Excerpt from "The Black Theatre of Hermes Trismegistos" by R. Murray SchaferI love how the lines of the staves turn into waves in the second one. If you like what you see here, get yourself to your nearest CMC library and check out these gorgeous scores. You can also buy them from Arcana, Schafer’s very own publishing label.

Off to Toronto!

After successfully defending my masters thesis a couple of weeks ago, I’m happily on my way to the next adventure. I’m off to Toronto for the Soundstreams emerging composers’ workshop, which starts tomorrow. I am super excited about this opportunity to work with R. Murray Schafer, Juliet Palmer and the Gryphon Trio, and to meet the other participants. In addition to composing and reading sessions, there will also be some professional development seminars covering topics such as “From emerging to emerged,” “The art of artistic directing” and “Marketing and PR.” There will also be a visit to Mr. Schafer’s farm!

The format of this workshop will be a little different from the other two I’ve participated in (Carnegie Hall and NAC). Instead of coming in with a completed piece to rehearse and tweak, we were asked to bring sketches to try out with the ensemble. The piece will be completed after the workshop.

I’ve spent the last four weeks trying to wrap my brain around a new tuning on both violin and cello. I tried to keep the tuning unchanged at first, but the open strings are so familiar and predictable. And, with the strings being turned in open fifths, the harmonics pretty much form a D major scale.

The moment I started fidgeting with the tuning pegs, the sound assumed a new darkness and mystery. The new tuning also opened up some interesting possibilities for natural harmonics and double stops. I think the pain of keeping track of how everything is notated vs. how it really sounds is well worth the effect. We’ll see what the ensemble has to say.
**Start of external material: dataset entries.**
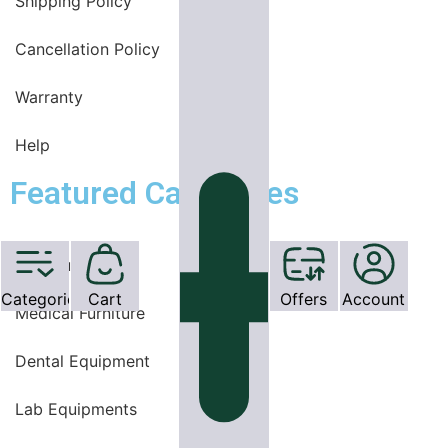
Shipping Policy
Cancellation Policy
Warranty
Help
Featured Categories
OT Equipments
Categories
Cart
Offers
Account
Medical Furniture
Dental Equipment
Lab Equipments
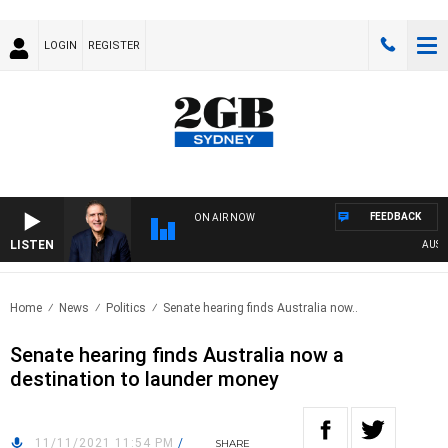
LOGIN
REGISTER
FEEDBACK
ON AIR NOW
LISTEN
AUSTRAL
Home
News
Politics
Senate hearing finds Australia now..
Senate hearing finds Australia now a
destination to launder money
11/11/2021 11:54 PM
/
SHARE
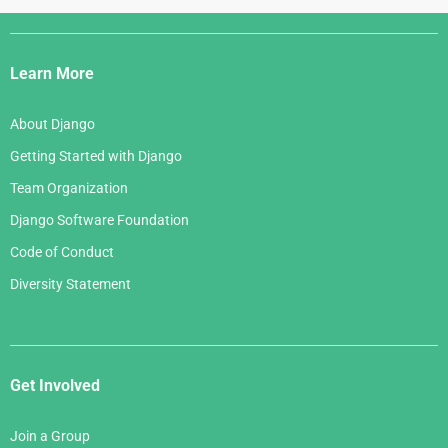
Django
Links
Learn More
About Django
Getting Started with Django
Team Organization
Django Software Foundation
Code of Conduct
Diversity Statement
Get Involved
Join a Group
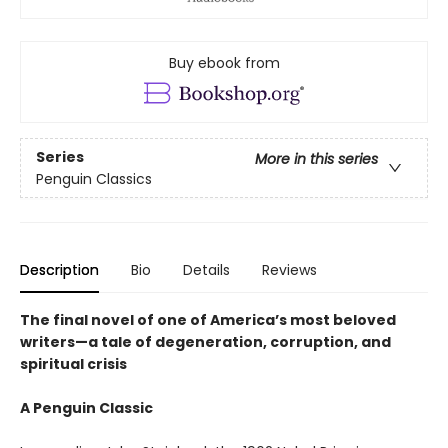
Buy ebook from
Series
More in this series
Penguin Classics
Description
Bio
Details
Reviews
The final novel of one of America’s most beloved
writers—a tale of degeneration, corruption, and
spiritual crisis
A Penguin Classic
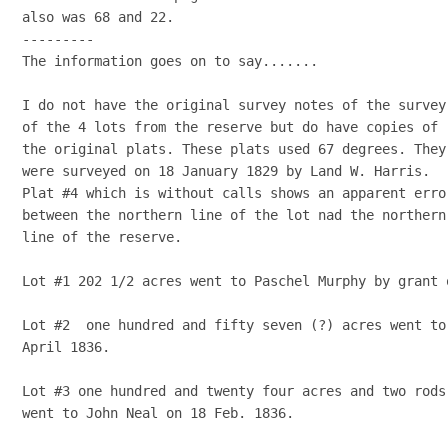
also was 68 and 22.

---------

The information goes on to say.......

I do not have the original survey notes of the survey

of the 4 lots from the reserve but do have copies of

the original plats. These plats used 67 degrees. They

were surveyed on 18 January 1829 by Land W. Harris.

Plat #4 which is without calls shows an apparent error
between the northern line of the lot nad the northern

line of the reserve.

Lot #1 202 1/2 acres went to Paschel Murphy by grant 
Lot #2  one hundred and fifty seven (?) acres went to
April 1836.

Lot #3 one hundred and twenty four acres and two rods

went to John Neal on 18 Feb. 1836.
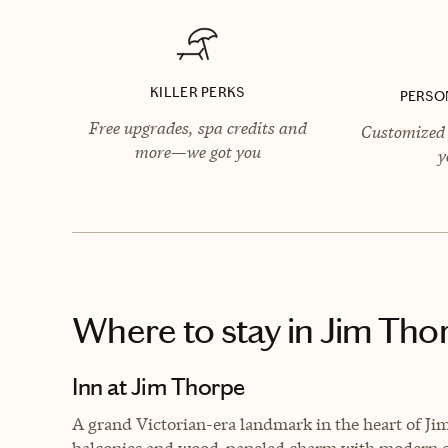
KILLER PERKS
PERSO
Free upgrades, spa credits and
Customized 
more—we got you
y
Where to stay
in Jim Tho
Inn at Jim Thorpe
A grand Victorian-era landmark in the heart of Jim 
balconies and wood-paneled charm with modern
My primary goal for this piece is to fuse several directions in my composing, which up to now have mostly be confined to different pieces. I am trying to integrate my fascination with Ukrainian folksong with the kind of colour manipulations I was exploring in my solo cello piece, The child, bringer of light. I am taking snippets of a folksong I recorded in the village Kozats’ke, Kalyna Malyna, which has really touched me both in terms of its musical content and meaning, and making them emerge out of and dissolve into various harmonic trills.

A sketch for an upcoming piano trio

I rented a cello and a violin to experiment with these ideas and get a feel for the tuning, but the challenge has been imagining what it will all sound like together. Being so preoccupied with the strings, I’ve also been a little neglectful of the piano, a shortcoming I am hoping to fix by and by. Anyway, I’m excited to hear it all at my first session on Tuesday. Keep tuned for further updates!